▶ _Problem to work on_:
Answer these questions about the bailout vote passage:
1. How many Republicans were on the list of those most likely to switch their votes?
2. How many of the 199 House Republicans switched their votes?
3. What fraction of the Democratic switchers were members of the Congressional Black Caucus?

▶ _Passage_:
The Secretary of the Treasury now has a $700 billion bazooka in his pocket. Before we forget this past week’s drama, there are some loose ends about the bailout vote we need to sew up.

Let’s start by revisiting our predictions about the switchers. Focusing on the House Republicans, our empirical model (here) suggested that moderates in safe seats should have been more likely than their GOP colleagues to switch sides on the bailout bill. Isolating the safe Republicans from the left-side of the GOP median (and adding the two retiring moderate Republicans who voted against the bill) yielded a list of 16 GOP most likely to switch their votes.

We predicted three of the 16 switchers correctly, for a success rate of 18.75%. Given that 25 of the 199 GOP switched their votes, we would have had a 12.5% chance of picking the switchers correctly had we just thrown darts at Republicans. (Luckily, members of Congress are good at dodging.) In sum, our model offered a fifty percent improvement over chance. Not bad for political science, but not great for wagering. Best not to hire us for putting a man on the moon.

The 25 GOP switchers are a motley crew with little distinction in terms of ideological outlook or electoral vulnerability. In contrast, the 33 Democratic switchers are more liberal and more junior than other Democrats. Interestingly, one-third of the Democratic switchers are members of the Congressional Black Caucus; CBC members were significantly more likely than their Democratic colleagues to switch their votes in favor of the bailout. Press reports suggest that Barack Obama had lobbied many of the CBC members, urging their support for the package. (If you stumble across Obama’s phone logs, please send them along.)

▶ _Data excerpt_:

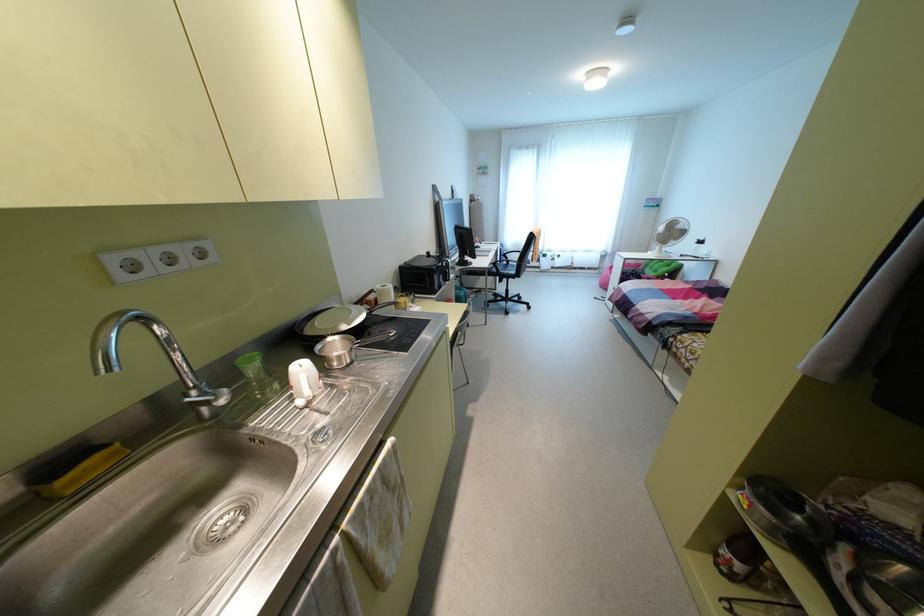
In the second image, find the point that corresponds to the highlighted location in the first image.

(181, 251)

▶ _Reply_:
1. 16
2. 25
3. One-third